*CONSIGNES*:
A - Transcrivez fidèlement le passage de l'extrait sur les Antillais déportés à Brest qui commence par « Un article de » et se termine par « (Illustration Gildas Java) ».
B - Dans l'extrait sur les Antillais déportés à Brest, reformulez sous forme de liste le paragraphe qui commence par « C'était l'une des promesses les plus généreuses », en conservant ses faits essentiels.

*EXTRAIT DU DOCUMENT*:
Histoire : l’épisode méconnu des 1 500 Antillais déportés à Brest

En 1802, Napoléon Bonaparte restaure l’esclavage. Haïti s’embrase, Napoléon envoie une expédition de 30 000 hommes, commandée par son beau-frère, le général Leclerc qui y perdra la vie. Sur place, la répression est terrible, les « rebelles » sont déportés vers l’Europe.  C’est ainsi que , dans des conditions effroyables, 1 500 prisonniers antillais, Haïtiens et Guadeloupéens, arrivent à Brest dans un camp de triage …

Histoire : l’épisode méconnu des 1 500 Antillais déportés à Brest

Un article de Erwan Chartier-Le Floch paru dans Le Télégramme du 13 septembre 2020

On ne dispose que de très peu de sources historiques sur cet épisode. Les contacts avec ces prisonniers antillais arrivés à Pontanézen ont volontairement été réduits au minimum avec les Bretons.

On ne dispose que de très peu de sources historiques sur cet épisode. Les contacts avec ces prisonniers antillais arrivés à Pontanézen ont volontairement été réduits au minimum avec les Bretons. (Illustration Gildas Java)

Alors que la mémoire coloniale française revient régulièrement dans l’actualité, un épisode méconnu, celui de 1 500 insurgés antillais déportés à Brest en 1802, révèle le caractère raciste du régime napoléonien.

C’était l’une des promesses les plus généreuses de la Révolution française, l’abolition de l’esclavage, particulièrement dans ses colonies d’Amérique. Depuis le XVIe siècle, la Guadeloupe et la Martinique ont été des possessions françaises, où l’on importe des esclaves africains pour travailler dans les champs de canne à sucre. Les traversées de l’Atlantique ont lieu dans des conditions épouvantables.

Sources documentaires en texte brut:

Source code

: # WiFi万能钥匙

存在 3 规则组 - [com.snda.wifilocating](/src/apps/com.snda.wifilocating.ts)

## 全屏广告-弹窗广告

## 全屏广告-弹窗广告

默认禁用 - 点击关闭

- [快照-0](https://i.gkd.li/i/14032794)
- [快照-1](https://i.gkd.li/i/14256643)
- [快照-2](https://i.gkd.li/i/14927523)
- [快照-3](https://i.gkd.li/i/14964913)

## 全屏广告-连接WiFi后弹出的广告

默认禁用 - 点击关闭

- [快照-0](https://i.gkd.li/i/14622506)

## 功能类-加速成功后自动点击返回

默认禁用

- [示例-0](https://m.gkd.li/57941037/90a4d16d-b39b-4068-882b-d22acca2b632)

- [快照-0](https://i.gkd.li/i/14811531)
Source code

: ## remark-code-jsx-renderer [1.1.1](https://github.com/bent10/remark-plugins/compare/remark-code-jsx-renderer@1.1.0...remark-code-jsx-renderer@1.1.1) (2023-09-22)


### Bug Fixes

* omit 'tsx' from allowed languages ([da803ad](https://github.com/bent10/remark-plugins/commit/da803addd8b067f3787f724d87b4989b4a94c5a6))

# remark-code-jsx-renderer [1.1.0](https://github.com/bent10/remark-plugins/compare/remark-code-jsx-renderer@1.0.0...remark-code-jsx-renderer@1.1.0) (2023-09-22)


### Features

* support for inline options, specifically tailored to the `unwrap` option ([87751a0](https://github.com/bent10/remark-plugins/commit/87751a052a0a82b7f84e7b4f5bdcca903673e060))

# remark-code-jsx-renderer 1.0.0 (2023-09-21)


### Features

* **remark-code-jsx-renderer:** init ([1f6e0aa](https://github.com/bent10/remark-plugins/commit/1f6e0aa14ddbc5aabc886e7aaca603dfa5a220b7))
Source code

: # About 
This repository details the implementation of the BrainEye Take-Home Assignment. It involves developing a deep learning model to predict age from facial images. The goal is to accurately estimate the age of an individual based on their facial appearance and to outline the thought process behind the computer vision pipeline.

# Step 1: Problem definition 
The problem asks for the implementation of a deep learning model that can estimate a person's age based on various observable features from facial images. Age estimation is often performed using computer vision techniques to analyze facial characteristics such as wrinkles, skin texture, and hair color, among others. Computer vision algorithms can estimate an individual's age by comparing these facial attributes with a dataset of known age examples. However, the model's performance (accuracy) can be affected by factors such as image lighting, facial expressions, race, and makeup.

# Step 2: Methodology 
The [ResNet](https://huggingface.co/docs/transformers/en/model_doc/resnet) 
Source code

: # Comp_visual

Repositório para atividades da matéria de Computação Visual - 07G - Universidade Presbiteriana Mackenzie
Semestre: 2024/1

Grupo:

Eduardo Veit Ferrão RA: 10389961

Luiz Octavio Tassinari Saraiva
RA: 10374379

*RÉPONSES PAR CONSIGNE*:
A -
Un article de Erwan Chartier-Le Floch paru dans Le Télégramme du 13 septembre 2020

On ne dispose que de très peu de sources historiques sur cet épisode. Les contacts avec ces prisonniers antillais arrivés à Pontanézen ont volontairement été réduits au minimum avec les Bretons.

On ne dispose que de très peu de sources historiques sur cet épisode. Les contacts avec ces prisonniers antillais arrivés à Pontanézen ont volontairement été réduits au minimum avec les Bretons. (Illustration Gildas Java)

B -
- L'abolition de l'esclavage, en particulier dans les colonies d'Amérique, comptait parmi les promesses les plus généreuses de la Révolution française.
- La Guadeloupe et la Martinique sont des possessions françaises depuis le XVIe siècle.
- On y importe des esclaves africains pour travailler dans les champs de canne à sucre.
- Les traversées de l'Atlantique se déroulent dans des conditions épouvantables.